Scammers are inundating targets with fake messages asking them to provide their myGov details, the Australian Taxation Office (ATO) has revealed, while urging taxpayers to remail vigilant when completing their tax returns.
The ATO this week revealed a rising volume of scam emails and text messages impersonating the organisation, designed to trick taxpayers into providing their sensitive myGov login details.
Such messages provide targets with a fake login page that scammers can use to steal passwords.
Common phrases used in the fake messages, as noted by the ATO, include:
‘You are due to receive an ATO Direct refund’
‘You have an ATO notification’
‘You need to update your details to allow your Tax return to be processed’
‘We need to verify your incoming tax deposit’
‘ATO Refund failed due to incorrect BSB/Account number’
‘Due to receive a refund, click here to receive a rebate’
The ATO says it does not send taxpayers SMS or emails with a direct link asking recipients to log onto online services.
“They should be accessed directly by typing ato.gov.au or my.gov.au into your browser,” the ATO said.
“While we may use SMS or email to ask you to contact us, we will never ask you to return personal information through these channels.”
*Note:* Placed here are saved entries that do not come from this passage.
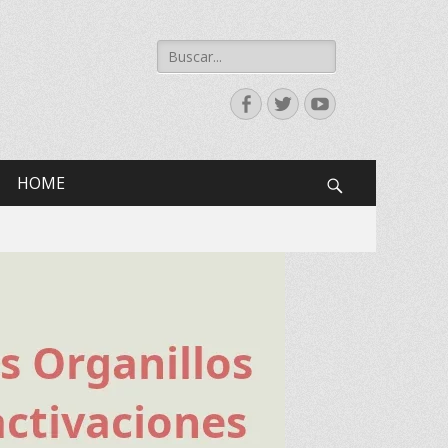
Buscar:
Facebook
Twitter
YouTube
HOME
Search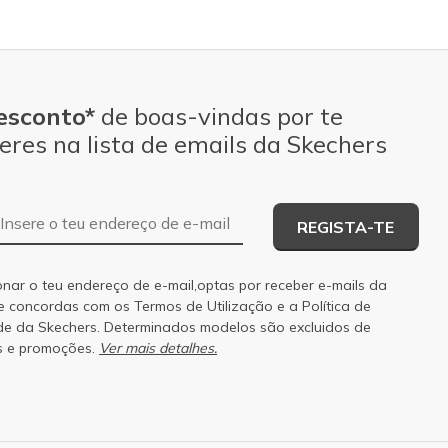
esconto*
de boas-vindas por te
eres na lista de emails da Skechers
Endereço de e-mail
REGISTA-TE
onar o teu endereço de e-mail,optas por receber e-mails da
 e concordas com os
Termos de Utilização
e a
Política de
de
da Skechers. Determinados modelos são excluidos de
s e promoções.
Ver mais detalhes.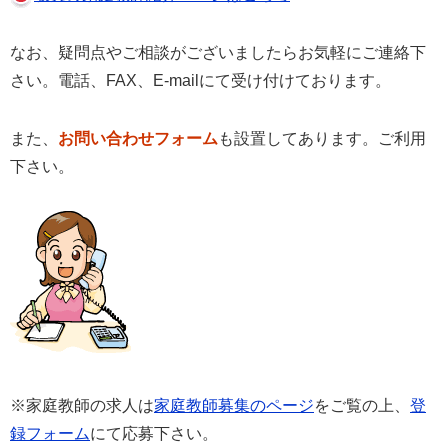
なお、疑問点やご相談がございましたらお気軽にご連絡下
さい。電話、FAX、E-mailにて受け付けております。
また、
お問い合わせフォーム
も設置してあります。ご利用
下さい。
※家庭教師の求人は
家庭教師募集のページ
をご覧の上、
登
録フォーム
にて応募下さい。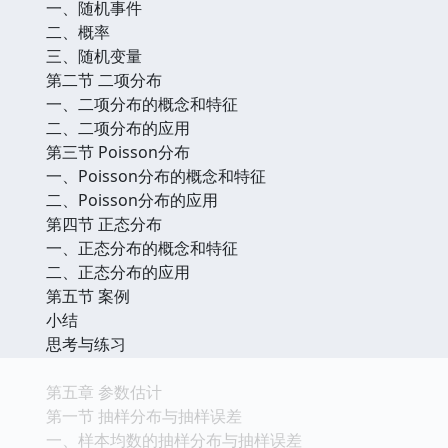
一、随机事件
二、概率
三、随机变量
第二节 二项分布
一、二项分布的概念和特征
二、二项分布的应用
第三节 Poisson分布
一、Poisson分布的概念和特征
二、Poisson分布的应用
第四节 正态分布
一、正态分布的概念和特征
二、正态分布的应用
第五节 案例
小结
思考与练习
第五章 参数估计
第一节 抽样分布与抽样误差
一、样本均数的抽样分布与抽样误差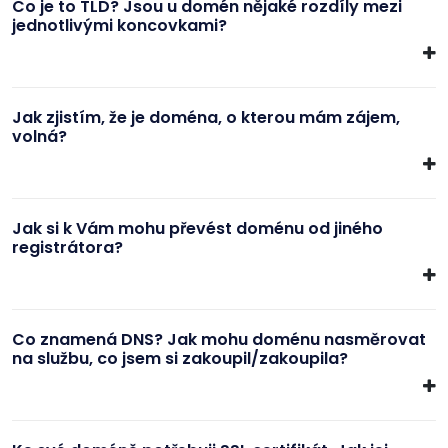
Co je to TLD? Jsou u domén nějaké rozdíly mezi
jednotlivými koncovkami?
Jak zjistím, že je doména, o kterou mám zájem,
volná?
Jak si k Vám mohu převést doménu od jiného
registrátora?
Co znamená DNS? Jak mohu doménu nasměrovat
na službu, co jsem si zakoupil/zakoupila?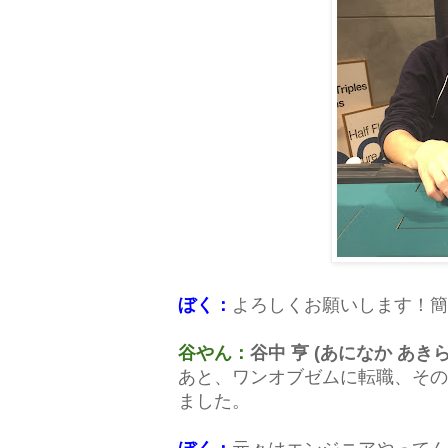
ぼく：
よろしくお願いします！簡
谷やん：
谷中 亨 (あになか あきら
あと、ワンオブゼムに転職、その
ました。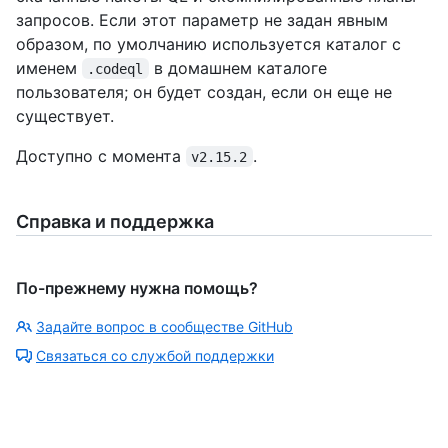
запросов. Если этот параметр не задан явным
образом, по умолчанию используется каталог с
именем
в домашнем каталоге
.codeql
пользователя; он будет создан, если он еще не
существует.
Доступно с момента
.
v2.15.2
Справка и поддержка
По-прежнему нужна помощь?
Задайте вопрос в сообществе GitHub
Связаться со службой поддержки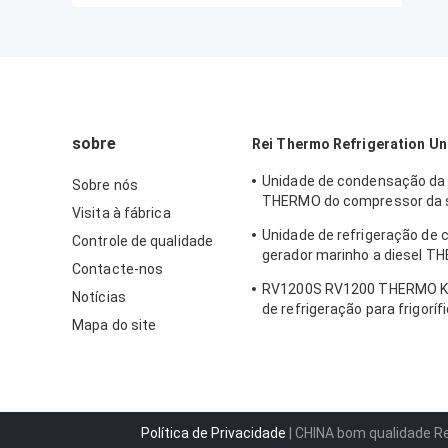
sobre
Rei Thermo Refrigeration Un
Unidade de condensação da 
Sobre nós
THERMO do compressor da s
Visita à fábrica
RV-300 RV-380 RV-580 TK15
Unidade de refrigeração de 
Controle de qualidade
gerador marinho a diesel T
Contacte-nos
SG3500, fonte de alimentaçã
RV1200S RV1200 THERMO KI
notável eficiência de combus
Notícias
de refrigeração para frigoríf
fabricada na China, fábrica
Mapa do site
Política de Privacidade
| CHINA bom qualidade Re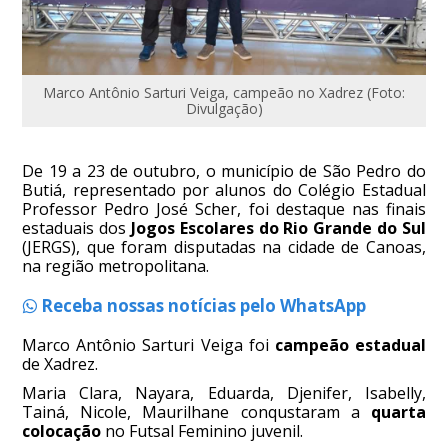
Marco Antônio Sarturi Veiga, campeão no Xadrez (Foto:
Divulgação)
De 19 a 23 de outubro, o município de São Pedro do
Butiá, representado por alunos do Colégio Estadual
Professor Pedro José Scher, foi destaque nas finais
estaduais dos
Jogos Escolares do Rio Grande do Sul
(JERGS), que foram disputadas na cidade de Canoas,
na região metropolitana.
Receba nossas notícias pelo WhatsApp
Marco Antônio Sarturi Veiga foi
campeão estadual
de Xadrez.
Maria Clara, Nayara, Eduarda, Djenifer, Isabelly,
Tainá, Nicole, Maurilhane conqustaram a
quarta
colocação
no Futsal Feminino juvenil.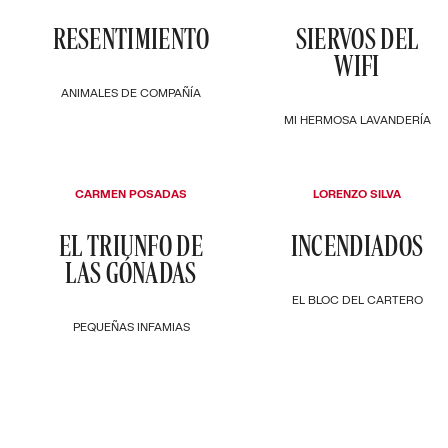
RESENTIMIENTO
SIERVOS DEL
WIFI
ANIMALES DE COMPAÑÍA
MI HERMOSA LAVANDERÍA
CARMEN POSADAS
LORENZO SILVA
EL TRIUNFO DE
INCENDIADOS
LAS GÓNADAS
EL BLOC DEL CARTERO
PEQUEÑAS INFAMIAS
The warning comes as scam losses mount.
The Australian Competition and Consumer Commission says Australians lost a record-breaking $3.1 billion to scams in 2022, an 80% uptick from those recorded in 2021.
Recent data from US cybersecurity firm Cloudflare states phishing — the use of scam emails, texts, or other communications designed to trick people into handing over sensitive information — is both the most dominant and fastest-growing form of digital crime.
Identity deception messages, like those highlighted by the ATO, are of considerable concern.
They increased from 10.3% of all threats detected in 2022 to 14.2% in 2023, Cloudflare states.
Those losses are not isolated to individual taxpayers, either, with experts warning of profound consequences for business leaders who unknowingly hand sensitive information over to impersonation scammers.
“Phishing is an epidemic that has permeated into the farthest corners of the internet, preying on trust and victimizing everyone from CEOs to government officials to the everyday consumer,” said Matthew Prince, Cloudflare CEO.
At home, initiatives like the $23.4 million Cyber Wardens scheme have been established to help small business owners take practical steps to avoid scam losses.